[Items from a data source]
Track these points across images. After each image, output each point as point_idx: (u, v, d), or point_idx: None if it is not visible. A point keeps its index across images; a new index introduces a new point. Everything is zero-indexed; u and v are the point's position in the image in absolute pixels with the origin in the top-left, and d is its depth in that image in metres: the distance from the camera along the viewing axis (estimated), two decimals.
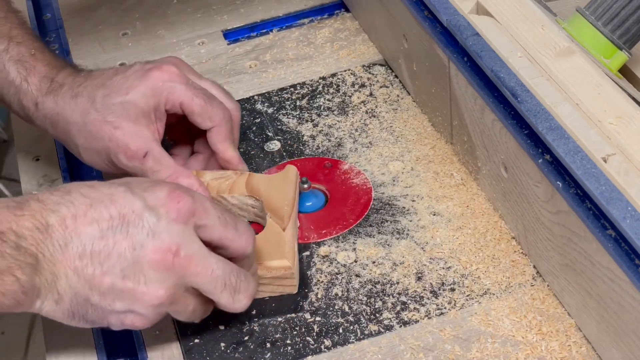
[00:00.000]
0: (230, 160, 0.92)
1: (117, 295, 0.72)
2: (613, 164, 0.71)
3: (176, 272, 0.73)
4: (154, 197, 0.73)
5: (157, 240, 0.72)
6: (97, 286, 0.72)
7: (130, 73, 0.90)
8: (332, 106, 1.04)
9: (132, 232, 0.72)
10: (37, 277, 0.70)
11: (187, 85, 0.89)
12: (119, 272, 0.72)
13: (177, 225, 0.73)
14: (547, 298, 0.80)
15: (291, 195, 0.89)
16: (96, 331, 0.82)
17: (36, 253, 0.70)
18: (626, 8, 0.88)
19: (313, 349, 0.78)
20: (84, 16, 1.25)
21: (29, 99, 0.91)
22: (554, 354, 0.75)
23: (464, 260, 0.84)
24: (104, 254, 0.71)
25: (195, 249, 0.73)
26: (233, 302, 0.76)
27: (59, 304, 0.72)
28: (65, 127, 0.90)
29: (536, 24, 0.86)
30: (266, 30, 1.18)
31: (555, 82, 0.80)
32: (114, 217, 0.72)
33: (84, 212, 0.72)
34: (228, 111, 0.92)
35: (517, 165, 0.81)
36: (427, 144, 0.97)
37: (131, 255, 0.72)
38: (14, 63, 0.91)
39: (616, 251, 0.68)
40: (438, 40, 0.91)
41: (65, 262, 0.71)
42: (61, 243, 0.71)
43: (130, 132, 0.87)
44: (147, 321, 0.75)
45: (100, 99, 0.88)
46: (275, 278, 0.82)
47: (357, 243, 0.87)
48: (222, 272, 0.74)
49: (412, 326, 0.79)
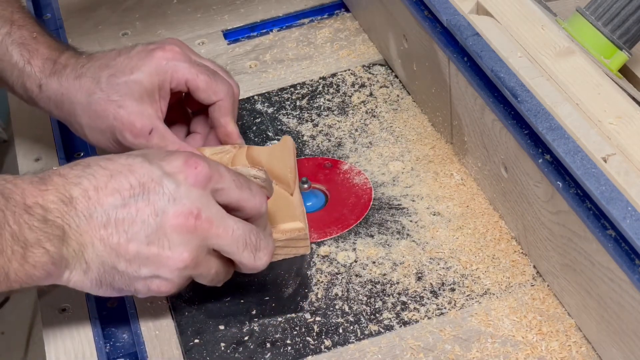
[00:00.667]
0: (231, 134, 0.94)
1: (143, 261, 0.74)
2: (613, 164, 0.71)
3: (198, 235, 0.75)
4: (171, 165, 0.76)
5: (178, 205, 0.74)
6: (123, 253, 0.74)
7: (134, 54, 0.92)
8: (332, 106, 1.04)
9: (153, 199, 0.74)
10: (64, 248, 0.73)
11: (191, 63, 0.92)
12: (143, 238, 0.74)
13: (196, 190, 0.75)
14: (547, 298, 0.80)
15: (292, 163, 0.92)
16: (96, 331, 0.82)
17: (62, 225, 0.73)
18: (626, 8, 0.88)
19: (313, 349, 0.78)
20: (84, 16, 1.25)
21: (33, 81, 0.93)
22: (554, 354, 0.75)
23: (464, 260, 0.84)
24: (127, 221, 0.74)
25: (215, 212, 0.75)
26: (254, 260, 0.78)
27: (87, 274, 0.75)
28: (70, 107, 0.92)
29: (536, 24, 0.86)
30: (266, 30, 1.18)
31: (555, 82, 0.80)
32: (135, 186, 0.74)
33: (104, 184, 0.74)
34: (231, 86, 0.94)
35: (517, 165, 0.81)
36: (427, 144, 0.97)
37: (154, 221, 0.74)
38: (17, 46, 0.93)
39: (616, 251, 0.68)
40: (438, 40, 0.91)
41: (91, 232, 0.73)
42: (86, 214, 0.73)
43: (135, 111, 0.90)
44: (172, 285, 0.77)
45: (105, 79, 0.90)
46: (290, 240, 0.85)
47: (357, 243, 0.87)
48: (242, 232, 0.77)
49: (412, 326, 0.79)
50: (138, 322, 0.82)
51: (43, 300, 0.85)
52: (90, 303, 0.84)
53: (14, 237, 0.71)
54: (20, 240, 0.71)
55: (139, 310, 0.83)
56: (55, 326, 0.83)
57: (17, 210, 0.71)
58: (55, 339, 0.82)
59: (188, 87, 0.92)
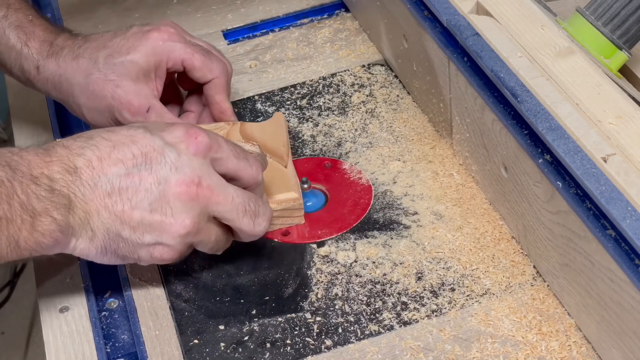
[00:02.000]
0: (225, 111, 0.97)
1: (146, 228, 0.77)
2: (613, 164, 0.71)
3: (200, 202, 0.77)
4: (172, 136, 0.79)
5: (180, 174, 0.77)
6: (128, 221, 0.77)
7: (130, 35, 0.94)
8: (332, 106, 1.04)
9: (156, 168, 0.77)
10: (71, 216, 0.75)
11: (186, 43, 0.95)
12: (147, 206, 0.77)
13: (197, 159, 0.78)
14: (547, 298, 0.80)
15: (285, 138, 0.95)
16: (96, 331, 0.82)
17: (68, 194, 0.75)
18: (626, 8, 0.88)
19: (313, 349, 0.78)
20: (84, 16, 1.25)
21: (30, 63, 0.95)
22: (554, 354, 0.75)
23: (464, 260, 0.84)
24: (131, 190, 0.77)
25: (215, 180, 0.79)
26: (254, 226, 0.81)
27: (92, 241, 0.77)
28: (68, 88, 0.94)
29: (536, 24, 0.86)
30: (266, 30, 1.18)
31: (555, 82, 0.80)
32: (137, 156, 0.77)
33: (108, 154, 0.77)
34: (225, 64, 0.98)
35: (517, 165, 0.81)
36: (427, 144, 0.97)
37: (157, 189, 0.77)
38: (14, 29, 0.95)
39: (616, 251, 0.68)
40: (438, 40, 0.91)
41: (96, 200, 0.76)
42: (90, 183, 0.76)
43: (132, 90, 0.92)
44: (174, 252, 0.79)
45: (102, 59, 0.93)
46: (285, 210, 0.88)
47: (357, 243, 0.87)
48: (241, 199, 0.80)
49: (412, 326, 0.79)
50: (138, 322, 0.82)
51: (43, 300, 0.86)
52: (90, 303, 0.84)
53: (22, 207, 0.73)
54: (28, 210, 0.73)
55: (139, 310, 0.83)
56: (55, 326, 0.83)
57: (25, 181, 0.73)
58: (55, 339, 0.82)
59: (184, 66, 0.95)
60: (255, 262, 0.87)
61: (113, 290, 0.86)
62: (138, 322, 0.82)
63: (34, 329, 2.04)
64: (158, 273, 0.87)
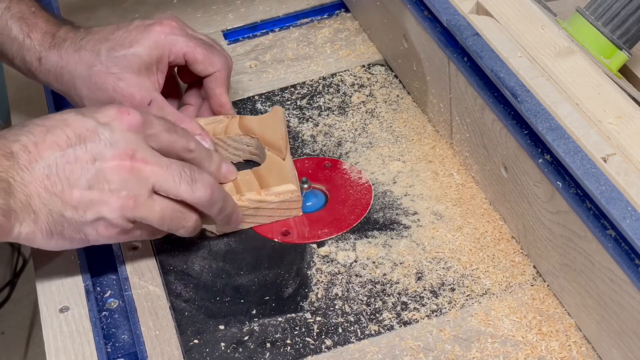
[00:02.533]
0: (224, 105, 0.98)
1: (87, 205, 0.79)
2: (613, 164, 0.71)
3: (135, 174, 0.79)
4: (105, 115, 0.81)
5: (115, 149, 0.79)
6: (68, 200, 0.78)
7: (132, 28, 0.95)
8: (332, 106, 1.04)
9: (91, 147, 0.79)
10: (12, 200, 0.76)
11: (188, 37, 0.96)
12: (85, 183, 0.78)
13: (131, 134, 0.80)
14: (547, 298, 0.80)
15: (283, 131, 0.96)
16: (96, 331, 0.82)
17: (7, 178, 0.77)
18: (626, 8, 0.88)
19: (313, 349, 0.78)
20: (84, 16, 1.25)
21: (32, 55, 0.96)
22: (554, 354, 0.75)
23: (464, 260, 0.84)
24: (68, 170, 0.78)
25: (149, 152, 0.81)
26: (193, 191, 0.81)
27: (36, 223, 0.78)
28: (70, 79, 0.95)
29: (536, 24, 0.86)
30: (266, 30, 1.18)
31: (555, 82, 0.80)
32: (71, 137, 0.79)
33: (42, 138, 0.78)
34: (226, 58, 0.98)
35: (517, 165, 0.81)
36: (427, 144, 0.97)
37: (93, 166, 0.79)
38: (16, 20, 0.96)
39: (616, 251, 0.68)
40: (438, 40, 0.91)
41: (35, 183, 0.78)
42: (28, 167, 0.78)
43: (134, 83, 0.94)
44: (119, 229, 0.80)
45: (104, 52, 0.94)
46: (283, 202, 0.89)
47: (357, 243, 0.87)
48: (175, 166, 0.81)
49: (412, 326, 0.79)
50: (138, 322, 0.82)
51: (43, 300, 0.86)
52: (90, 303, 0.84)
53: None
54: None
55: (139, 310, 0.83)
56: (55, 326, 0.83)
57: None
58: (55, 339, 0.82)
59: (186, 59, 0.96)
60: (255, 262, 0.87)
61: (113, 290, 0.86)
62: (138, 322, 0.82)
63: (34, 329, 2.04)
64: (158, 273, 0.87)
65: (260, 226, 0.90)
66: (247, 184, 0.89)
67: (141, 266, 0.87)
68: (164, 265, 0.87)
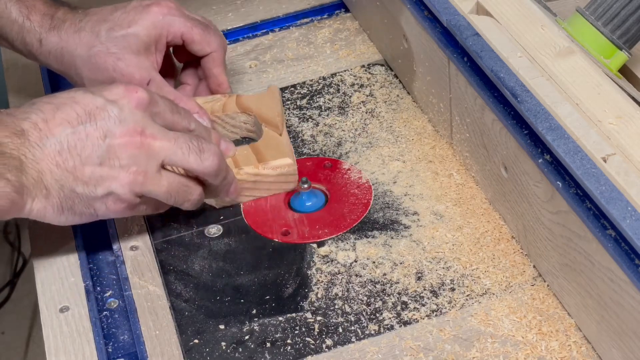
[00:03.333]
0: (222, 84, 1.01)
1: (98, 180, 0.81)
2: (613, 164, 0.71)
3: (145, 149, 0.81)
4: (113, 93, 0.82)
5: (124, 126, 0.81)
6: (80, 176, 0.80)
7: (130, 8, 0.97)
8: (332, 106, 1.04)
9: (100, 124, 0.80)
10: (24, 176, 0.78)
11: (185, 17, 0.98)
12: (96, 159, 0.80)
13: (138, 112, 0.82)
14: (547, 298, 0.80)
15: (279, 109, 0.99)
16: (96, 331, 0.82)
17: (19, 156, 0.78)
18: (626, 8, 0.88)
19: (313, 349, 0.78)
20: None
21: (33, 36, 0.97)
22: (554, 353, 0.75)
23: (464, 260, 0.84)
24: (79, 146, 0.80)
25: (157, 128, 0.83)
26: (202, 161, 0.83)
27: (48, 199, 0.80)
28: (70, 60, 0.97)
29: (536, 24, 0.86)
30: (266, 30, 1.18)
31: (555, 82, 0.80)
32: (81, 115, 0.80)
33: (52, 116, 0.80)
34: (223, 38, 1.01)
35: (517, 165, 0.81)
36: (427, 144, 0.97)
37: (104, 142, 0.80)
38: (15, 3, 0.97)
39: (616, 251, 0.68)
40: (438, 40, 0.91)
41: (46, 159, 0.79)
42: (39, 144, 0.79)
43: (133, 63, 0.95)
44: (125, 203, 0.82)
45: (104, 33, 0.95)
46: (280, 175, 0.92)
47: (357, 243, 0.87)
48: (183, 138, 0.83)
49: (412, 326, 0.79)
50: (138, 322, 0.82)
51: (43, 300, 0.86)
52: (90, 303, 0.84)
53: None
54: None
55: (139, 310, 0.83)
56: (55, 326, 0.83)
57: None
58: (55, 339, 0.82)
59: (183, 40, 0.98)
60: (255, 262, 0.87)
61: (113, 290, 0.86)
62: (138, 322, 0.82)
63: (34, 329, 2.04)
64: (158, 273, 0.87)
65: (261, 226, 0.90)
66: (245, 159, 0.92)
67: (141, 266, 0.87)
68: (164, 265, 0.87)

---

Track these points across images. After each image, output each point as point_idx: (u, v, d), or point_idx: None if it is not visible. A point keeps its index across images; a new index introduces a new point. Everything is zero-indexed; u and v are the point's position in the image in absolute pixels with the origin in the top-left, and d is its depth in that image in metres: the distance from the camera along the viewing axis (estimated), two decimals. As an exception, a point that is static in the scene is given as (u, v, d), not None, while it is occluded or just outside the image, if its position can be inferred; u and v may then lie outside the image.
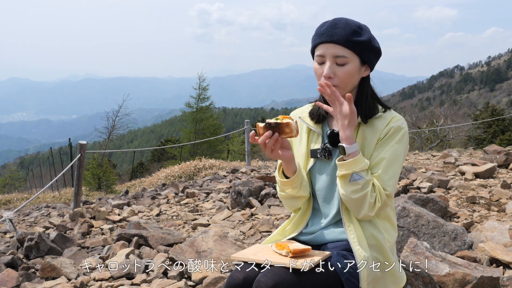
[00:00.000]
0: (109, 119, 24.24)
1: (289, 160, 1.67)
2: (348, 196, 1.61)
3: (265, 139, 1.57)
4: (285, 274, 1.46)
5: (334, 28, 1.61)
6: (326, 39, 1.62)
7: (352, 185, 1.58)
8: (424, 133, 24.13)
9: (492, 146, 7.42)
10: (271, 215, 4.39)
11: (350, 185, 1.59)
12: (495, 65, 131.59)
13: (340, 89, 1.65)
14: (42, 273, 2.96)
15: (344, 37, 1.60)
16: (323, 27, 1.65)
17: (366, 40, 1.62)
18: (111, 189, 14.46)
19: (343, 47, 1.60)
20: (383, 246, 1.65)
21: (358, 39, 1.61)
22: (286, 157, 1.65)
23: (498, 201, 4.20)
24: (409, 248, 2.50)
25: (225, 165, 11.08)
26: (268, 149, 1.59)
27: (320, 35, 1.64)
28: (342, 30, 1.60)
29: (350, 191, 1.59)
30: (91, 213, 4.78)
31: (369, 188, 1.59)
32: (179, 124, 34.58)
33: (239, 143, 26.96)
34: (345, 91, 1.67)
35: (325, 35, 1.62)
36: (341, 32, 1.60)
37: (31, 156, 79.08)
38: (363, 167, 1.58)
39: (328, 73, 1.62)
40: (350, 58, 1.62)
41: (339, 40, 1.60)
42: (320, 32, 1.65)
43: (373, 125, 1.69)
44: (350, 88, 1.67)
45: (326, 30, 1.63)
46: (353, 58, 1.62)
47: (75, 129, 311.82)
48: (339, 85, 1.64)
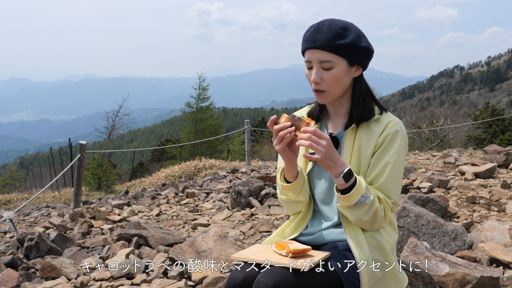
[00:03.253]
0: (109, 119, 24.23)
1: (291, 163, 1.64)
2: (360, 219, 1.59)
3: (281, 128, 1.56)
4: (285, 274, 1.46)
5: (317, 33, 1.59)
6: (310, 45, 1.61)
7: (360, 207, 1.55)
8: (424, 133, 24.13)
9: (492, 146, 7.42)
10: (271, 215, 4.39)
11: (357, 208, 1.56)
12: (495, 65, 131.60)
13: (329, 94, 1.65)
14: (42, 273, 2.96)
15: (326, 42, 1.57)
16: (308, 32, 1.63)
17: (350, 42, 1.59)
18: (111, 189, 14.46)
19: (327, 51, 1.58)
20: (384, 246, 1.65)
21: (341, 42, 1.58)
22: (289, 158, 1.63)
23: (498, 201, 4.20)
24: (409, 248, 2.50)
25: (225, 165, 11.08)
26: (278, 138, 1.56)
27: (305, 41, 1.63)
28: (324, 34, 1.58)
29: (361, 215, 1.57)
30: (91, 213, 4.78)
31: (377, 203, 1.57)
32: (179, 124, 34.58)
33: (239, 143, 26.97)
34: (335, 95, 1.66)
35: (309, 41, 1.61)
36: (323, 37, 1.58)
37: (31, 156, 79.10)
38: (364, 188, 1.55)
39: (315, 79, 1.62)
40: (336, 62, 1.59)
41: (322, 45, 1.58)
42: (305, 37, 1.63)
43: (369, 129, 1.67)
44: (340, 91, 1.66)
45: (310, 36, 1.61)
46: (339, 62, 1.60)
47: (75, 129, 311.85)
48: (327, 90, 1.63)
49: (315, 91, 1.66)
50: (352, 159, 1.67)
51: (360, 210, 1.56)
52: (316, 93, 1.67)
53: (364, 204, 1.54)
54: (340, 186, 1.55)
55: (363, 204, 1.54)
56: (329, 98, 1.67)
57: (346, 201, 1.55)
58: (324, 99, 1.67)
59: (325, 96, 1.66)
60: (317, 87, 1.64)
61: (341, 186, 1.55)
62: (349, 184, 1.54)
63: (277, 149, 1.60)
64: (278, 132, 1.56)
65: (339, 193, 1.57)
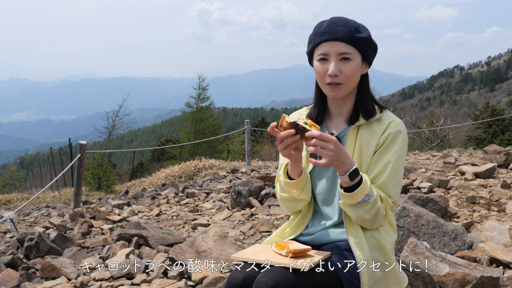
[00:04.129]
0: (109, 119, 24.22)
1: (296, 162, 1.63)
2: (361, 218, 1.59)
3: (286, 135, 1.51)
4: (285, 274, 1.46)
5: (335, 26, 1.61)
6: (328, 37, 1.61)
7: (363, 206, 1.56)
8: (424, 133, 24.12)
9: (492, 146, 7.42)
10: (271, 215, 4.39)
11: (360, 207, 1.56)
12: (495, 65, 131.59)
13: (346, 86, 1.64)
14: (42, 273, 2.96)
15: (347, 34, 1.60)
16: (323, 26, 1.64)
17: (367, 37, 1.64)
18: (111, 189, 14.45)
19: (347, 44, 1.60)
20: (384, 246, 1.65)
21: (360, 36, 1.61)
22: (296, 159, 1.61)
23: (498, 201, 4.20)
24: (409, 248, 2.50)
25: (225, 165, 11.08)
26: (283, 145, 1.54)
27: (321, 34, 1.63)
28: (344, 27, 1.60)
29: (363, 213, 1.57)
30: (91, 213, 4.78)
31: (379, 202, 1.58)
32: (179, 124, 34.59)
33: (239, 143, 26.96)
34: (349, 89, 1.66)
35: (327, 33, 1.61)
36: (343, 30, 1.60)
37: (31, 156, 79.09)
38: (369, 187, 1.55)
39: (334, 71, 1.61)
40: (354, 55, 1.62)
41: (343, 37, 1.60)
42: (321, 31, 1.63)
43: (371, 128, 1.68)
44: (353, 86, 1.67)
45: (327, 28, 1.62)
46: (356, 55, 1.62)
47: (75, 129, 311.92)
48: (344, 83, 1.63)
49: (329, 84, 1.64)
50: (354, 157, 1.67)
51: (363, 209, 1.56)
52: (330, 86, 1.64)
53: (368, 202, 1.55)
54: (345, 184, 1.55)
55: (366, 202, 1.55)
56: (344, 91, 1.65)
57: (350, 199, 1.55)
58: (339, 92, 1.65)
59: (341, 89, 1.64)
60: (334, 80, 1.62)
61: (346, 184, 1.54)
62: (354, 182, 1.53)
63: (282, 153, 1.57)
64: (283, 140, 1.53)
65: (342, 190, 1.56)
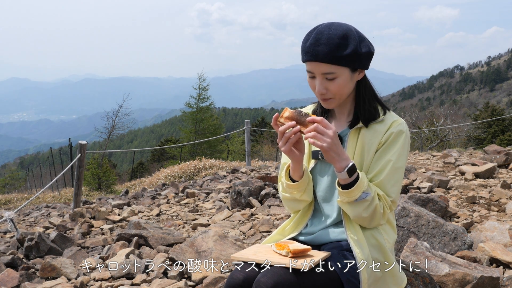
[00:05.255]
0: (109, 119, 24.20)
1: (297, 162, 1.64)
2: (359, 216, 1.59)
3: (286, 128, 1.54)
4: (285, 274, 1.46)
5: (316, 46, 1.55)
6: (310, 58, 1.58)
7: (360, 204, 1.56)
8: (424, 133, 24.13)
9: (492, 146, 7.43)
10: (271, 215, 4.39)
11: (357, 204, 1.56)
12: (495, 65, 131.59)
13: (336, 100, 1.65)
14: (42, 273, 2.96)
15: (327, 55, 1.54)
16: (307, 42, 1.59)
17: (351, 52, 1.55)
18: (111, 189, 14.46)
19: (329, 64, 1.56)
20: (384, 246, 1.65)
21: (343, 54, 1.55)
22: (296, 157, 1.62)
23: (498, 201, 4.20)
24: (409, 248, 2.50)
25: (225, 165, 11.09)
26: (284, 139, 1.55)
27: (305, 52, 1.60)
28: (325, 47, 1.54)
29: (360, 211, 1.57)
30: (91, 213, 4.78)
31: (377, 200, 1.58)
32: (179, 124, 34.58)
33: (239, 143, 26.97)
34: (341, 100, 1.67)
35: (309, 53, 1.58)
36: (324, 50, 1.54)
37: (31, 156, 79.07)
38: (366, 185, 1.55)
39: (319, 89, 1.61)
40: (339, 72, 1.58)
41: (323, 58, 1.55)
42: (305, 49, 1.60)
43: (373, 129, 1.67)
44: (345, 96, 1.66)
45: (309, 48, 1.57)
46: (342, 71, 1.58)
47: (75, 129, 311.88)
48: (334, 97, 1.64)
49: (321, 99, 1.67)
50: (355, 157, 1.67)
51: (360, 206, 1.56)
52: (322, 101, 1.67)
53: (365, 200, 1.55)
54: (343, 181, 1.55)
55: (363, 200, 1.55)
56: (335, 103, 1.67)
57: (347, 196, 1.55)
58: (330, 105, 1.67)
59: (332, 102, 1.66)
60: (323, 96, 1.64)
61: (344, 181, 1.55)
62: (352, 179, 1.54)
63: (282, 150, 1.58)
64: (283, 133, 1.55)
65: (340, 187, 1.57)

WHAT NEEDS TO BE DONE: Return exactly the lines above from the line that has "37: (31, 156, 79.08)" through the line that has "48: (339, 85, 1.64)", inclusive, and nothing else.

RESULT OF THIS EXERCISE:
37: (31, 156, 79.08)
38: (363, 167, 1.58)
39: (328, 73, 1.62)
40: (350, 58, 1.62)
41: (339, 40, 1.60)
42: (320, 32, 1.65)
43: (373, 125, 1.69)
44: (350, 88, 1.67)
45: (326, 30, 1.63)
46: (353, 58, 1.62)
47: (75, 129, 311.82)
48: (339, 85, 1.64)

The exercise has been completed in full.